■ **Task directions**: Reproduce every one of the following entries verbatim, line for line.
Records for the exercise Start Marker
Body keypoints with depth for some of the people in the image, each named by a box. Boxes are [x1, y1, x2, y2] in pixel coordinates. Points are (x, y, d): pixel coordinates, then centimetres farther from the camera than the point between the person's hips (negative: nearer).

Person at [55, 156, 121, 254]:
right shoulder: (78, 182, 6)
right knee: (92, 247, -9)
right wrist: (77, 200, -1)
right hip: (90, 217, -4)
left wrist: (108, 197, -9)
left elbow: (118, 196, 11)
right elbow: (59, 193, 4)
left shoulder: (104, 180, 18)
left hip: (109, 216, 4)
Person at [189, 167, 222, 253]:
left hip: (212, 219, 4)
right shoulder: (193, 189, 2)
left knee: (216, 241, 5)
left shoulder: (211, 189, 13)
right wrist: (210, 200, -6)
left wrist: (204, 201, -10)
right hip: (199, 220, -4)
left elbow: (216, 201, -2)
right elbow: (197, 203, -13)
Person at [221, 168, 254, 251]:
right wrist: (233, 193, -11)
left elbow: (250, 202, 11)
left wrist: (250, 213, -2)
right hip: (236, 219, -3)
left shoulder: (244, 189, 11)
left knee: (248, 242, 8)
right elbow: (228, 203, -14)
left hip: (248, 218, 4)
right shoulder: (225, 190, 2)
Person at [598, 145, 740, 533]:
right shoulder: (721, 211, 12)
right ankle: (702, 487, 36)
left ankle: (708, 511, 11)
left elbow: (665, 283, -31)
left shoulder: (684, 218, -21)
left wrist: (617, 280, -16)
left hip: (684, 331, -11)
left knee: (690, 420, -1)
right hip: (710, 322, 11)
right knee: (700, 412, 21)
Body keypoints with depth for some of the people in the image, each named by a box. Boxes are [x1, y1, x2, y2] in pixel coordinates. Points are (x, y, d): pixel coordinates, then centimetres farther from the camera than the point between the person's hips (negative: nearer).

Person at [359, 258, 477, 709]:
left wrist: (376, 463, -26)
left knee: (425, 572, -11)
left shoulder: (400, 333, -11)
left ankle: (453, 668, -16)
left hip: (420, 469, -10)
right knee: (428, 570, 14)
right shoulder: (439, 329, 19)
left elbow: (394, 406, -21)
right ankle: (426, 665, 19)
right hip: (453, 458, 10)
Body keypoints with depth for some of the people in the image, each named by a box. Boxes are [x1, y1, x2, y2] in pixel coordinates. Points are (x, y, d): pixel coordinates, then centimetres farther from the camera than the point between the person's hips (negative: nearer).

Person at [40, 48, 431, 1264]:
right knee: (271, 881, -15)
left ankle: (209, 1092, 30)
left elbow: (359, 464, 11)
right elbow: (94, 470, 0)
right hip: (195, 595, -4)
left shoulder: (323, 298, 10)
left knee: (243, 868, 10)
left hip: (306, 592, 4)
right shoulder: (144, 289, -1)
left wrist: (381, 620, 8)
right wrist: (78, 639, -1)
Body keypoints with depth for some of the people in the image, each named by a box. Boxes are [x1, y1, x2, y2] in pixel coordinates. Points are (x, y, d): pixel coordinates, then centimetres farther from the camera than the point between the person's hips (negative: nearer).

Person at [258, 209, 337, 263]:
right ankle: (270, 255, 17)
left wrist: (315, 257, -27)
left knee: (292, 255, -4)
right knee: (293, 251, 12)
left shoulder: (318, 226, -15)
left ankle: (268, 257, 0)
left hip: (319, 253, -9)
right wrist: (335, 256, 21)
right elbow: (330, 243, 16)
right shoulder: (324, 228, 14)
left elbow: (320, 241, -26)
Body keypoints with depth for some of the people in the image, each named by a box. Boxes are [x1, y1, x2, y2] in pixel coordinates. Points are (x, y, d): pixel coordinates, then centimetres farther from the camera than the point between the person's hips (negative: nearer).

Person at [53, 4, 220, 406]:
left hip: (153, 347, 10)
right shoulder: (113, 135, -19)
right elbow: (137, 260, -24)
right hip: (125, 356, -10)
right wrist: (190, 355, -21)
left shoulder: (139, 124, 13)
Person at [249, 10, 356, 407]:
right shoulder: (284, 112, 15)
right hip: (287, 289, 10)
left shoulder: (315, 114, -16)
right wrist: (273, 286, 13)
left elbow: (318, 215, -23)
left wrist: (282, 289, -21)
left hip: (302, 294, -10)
Records for the exercise End Marker
■ **Answer area**:
Body keypoints with depth for some of the people in the image, each named by a box. Boxes are [x1, y1, x2, y2] in pixel coordinates. Points are (x, y, d): pixel coordinates, then centimetres farther from the camera than the point between the person's hips (negative: nearer).

Person at [55, 156, 121, 254]:
right shoulder: (78, 182, 6)
right knee: (92, 247, -9)
right wrist: (77, 200, -1)
right hip: (90, 217, -4)
left wrist: (108, 197, -9)
left elbow: (118, 196, 11)
right elbow: (59, 193, 4)
left shoulder: (104, 180, 18)
left hip: (109, 216, 4)
Person at [189, 167, 222, 253]:
left hip: (212, 219, 4)
right shoulder: (193, 189, 2)
left knee: (216, 241, 5)
left shoulder: (211, 189, 13)
right wrist: (210, 200, -6)
left wrist: (204, 201, -10)
right hip: (199, 220, -4)
left elbow: (216, 201, -2)
right elbow: (197, 203, -13)
Person at [221, 168, 254, 251]:
right wrist: (233, 193, -11)
left elbow: (250, 202, 11)
left wrist: (250, 213, -2)
right hip: (236, 219, -3)
left shoulder: (244, 189, 11)
left knee: (248, 242, 8)
right elbow: (228, 203, -14)
left hip: (248, 218, 4)
right shoulder: (225, 190, 2)
Person at [598, 145, 740, 533]:
right shoulder: (721, 211, 12)
right ankle: (702, 487, 36)
left ankle: (708, 511, 11)
left elbow: (665, 283, -31)
left shoulder: (684, 218, -21)
left wrist: (617, 280, -16)
left hip: (684, 331, -11)
left knee: (690, 420, -1)
right hip: (710, 322, 11)
right knee: (700, 412, 21)
Body keypoints with depth for some of the people in the image, each named by a box. Boxes are [x1, y1, x2, y2] in pixel coordinates. Points are (x, y, d): pixel coordinates, then centimetres farther from the camera than the point between the person's hips (negative: nearer).

Person at [359, 258, 477, 709]:
left wrist: (376, 463, -26)
left knee: (425, 572, -11)
left shoulder: (400, 333, -11)
left ankle: (453, 668, -16)
left hip: (420, 469, -10)
right knee: (428, 570, 14)
right shoulder: (439, 329, 19)
left elbow: (394, 406, -21)
right ankle: (426, 665, 19)
right hip: (453, 458, 10)
Body keypoints with depth for some of the people in the image, each named by a box. Boxes are [x1, y1, x2, y2] in pixel coordinates. Points are (x, y, d): pixel coordinates, then centimetres farther from the camera than the point between the person's hips (negative: nearer).

Person at [40, 48, 431, 1264]:
right knee: (271, 881, -15)
left ankle: (209, 1092, 30)
left elbow: (359, 464, 11)
right elbow: (94, 470, 0)
right hip: (195, 595, -4)
left shoulder: (323, 298, 10)
left knee: (243, 868, 10)
left hip: (306, 592, 4)
right shoulder: (144, 289, -1)
left wrist: (381, 620, 8)
right wrist: (78, 639, -1)
Body keypoints with depth for some of the people in the image, each named by a box. Boxes are [x1, y1, x2, y2] in pixel coordinates. Points are (x, y, d): pixel coordinates, then centimetres farther from the camera than the point between the person's hips (negative: nearer).

Person at [258, 209, 337, 263]:
right ankle: (270, 255, 17)
left wrist: (315, 257, -27)
left knee: (292, 255, -4)
right knee: (293, 251, 12)
left shoulder: (318, 226, -15)
left ankle: (268, 257, 0)
left hip: (319, 253, -9)
right wrist: (335, 256, 21)
right elbow: (330, 243, 16)
right shoulder: (324, 228, 14)
left elbow: (320, 241, -26)
Body keypoints with depth for some of the people in the image, each named by a box. Boxes are [x1, y1, x2, y2] in pixel coordinates. Points are (x, y, d): pixel coordinates, then centimetres farther from the camera than the point between the person's hips (negative: nearer).

Person at [53, 4, 220, 406]:
left hip: (153, 347, 10)
right shoulder: (113, 135, -19)
right elbow: (137, 260, -24)
right hip: (125, 356, -10)
right wrist: (190, 355, -21)
left shoulder: (139, 124, 13)
Person at [249, 10, 356, 407]:
right shoulder: (284, 112, 15)
right hip: (287, 289, 10)
left shoulder: (315, 114, -16)
right wrist: (273, 286, 13)
left elbow: (318, 215, -23)
left wrist: (282, 289, -21)
left hip: (302, 294, -10)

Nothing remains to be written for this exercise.